Another Sub-Par Collection Of U.S. Economic Reports
From the Bitcoin recovery to the DJIA pushing all-time highs, there are many financial stories headlining 2019. One of the least covered has been the relative performance of the U.S. real estate market. With stock values and unemployment near historic levels, one would think that real estate is the play of the year. Today’s numbers showed us that isn’t exactly the case:
Event Actual Projected Previous
Housing Price Index (MoM, April) 0.4% 0.2% 0.1%
S&P/Case-Shiller Home Prices Indices (YoY, April) 2.5% 2.6% 2.6%
New Home Sales (MoM, May) 0.626M 0.680M 0.679M
New Home Sales Change (MoM, May) -7.8% 1.9% -3.7%
Richmond FED Index (June) 3 5 5
The eyebrow-raiser of this group is the drop in New Home Sales for May.
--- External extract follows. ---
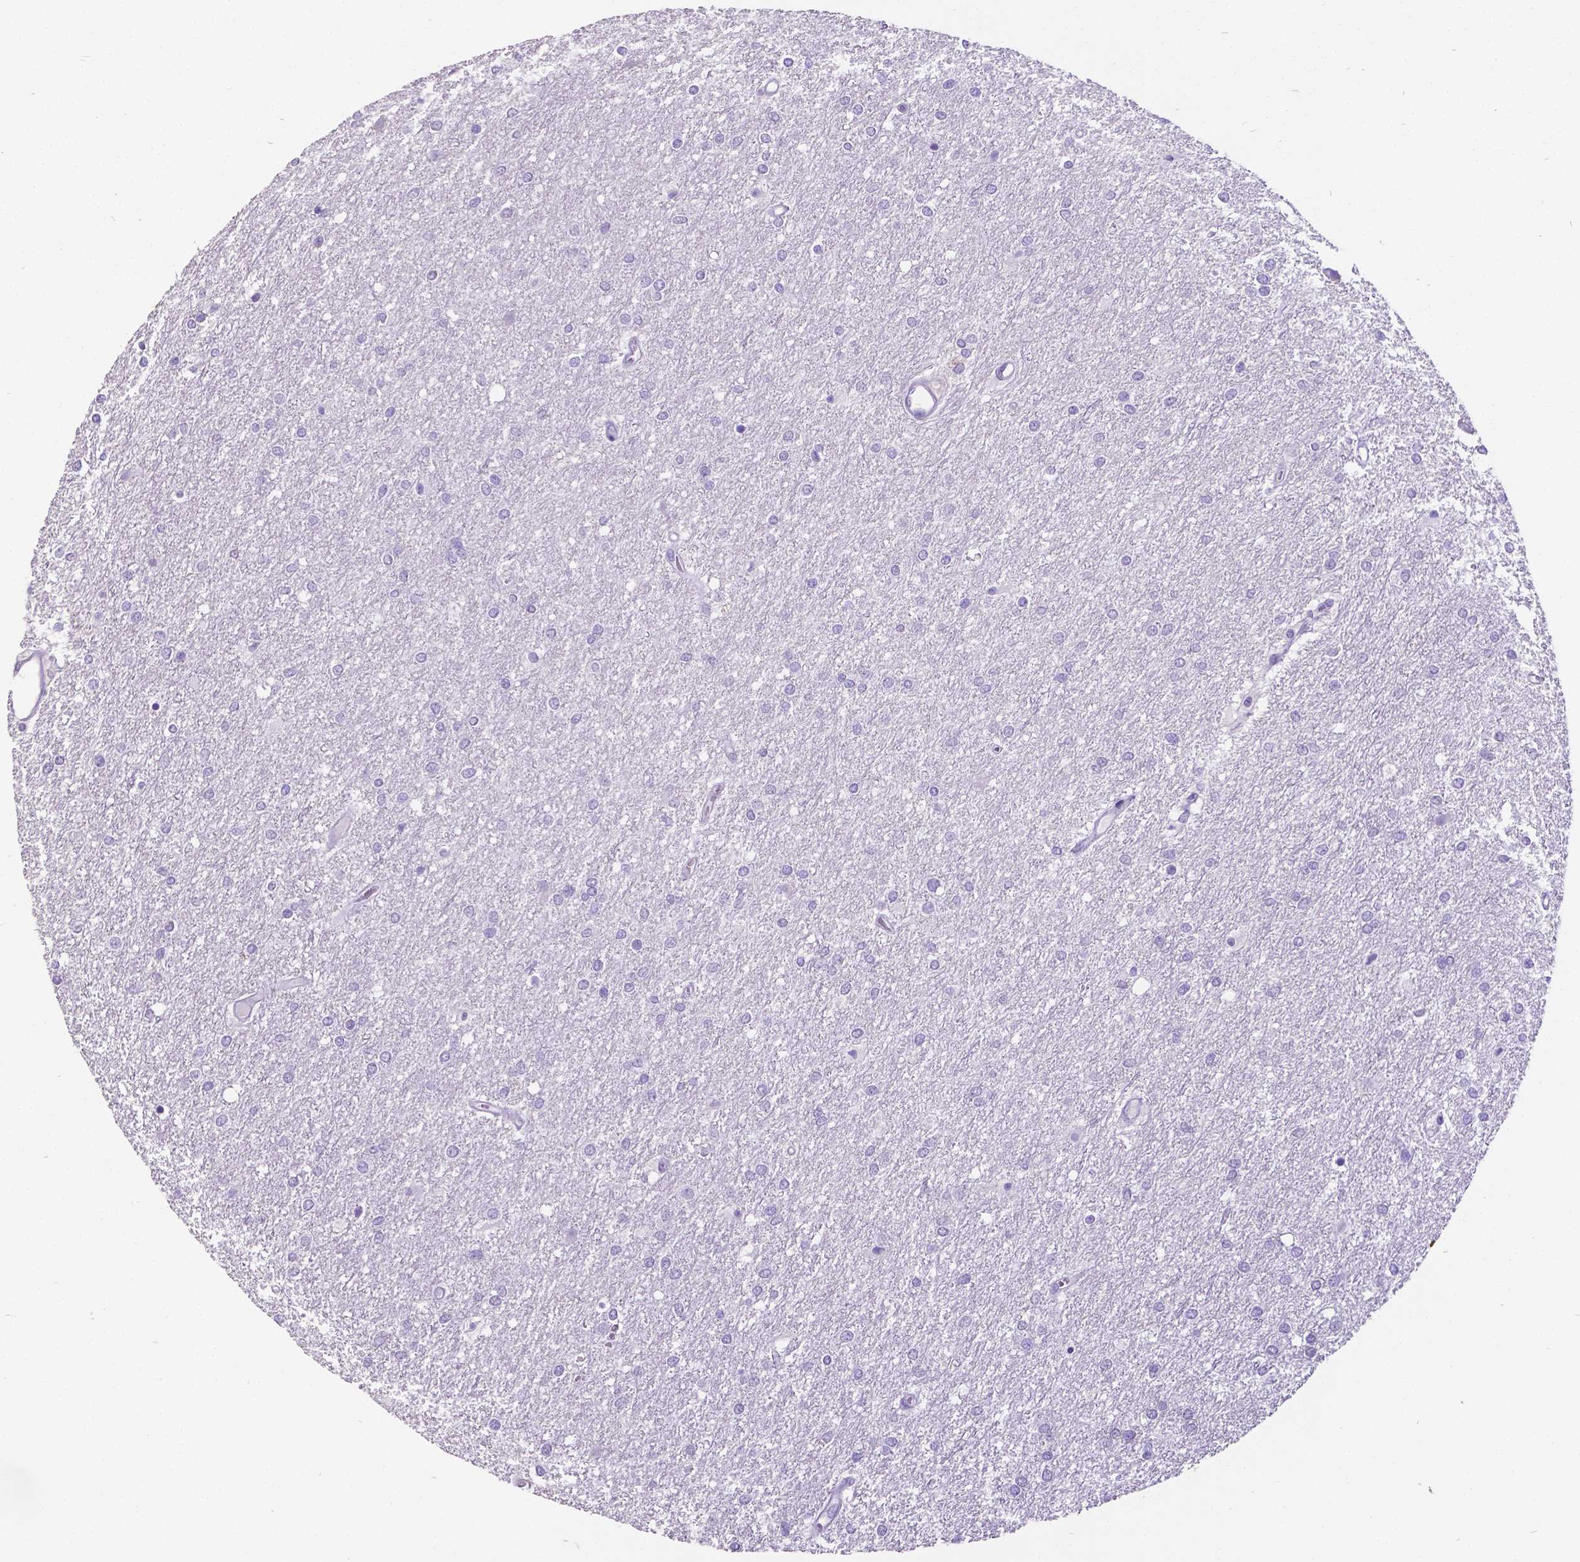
{"staining": {"intensity": "negative", "quantity": "none", "location": "none"}, "tissue": "glioma", "cell_type": "Tumor cells", "image_type": "cancer", "snomed": [{"axis": "morphology", "description": "Glioma, malignant, High grade"}, {"axis": "topography", "description": "Brain"}], "caption": "Image shows no protein staining in tumor cells of malignant high-grade glioma tissue. (Brightfield microscopy of DAB (3,3'-diaminobenzidine) immunohistochemistry (IHC) at high magnification).", "gene": "SATB2", "patient": {"sex": "female", "age": 61}}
Once again, the May/June/July/August months represent the premium home selling season in the U.S. To see New Home Sales from April to May underperform expectations by nearly 10% is alarming. This tells us that not only are buyers passing on more expensive housing alternatives, but builders are also scaling back new construction.
In addition to the dismal New Home Sales figures, the S&P Case-Shiller Price Index shows a decrease year-over-year. According to the index, home prices are barely beating the sluggish inflation rate. Also, not a good sign.
To cap things off, the Richmond FED Manufacturing Index (June) has come in well beneath projections. This furthers the trend of lagging regional FED numbers, suggesting that economic conditions are degrading throughout the country.
All in all, today’s reports are not giving investors any reassurance toward the coming U.S. economic outlook. Perhaps those calling for an end-of-2019 recession are on to something after all.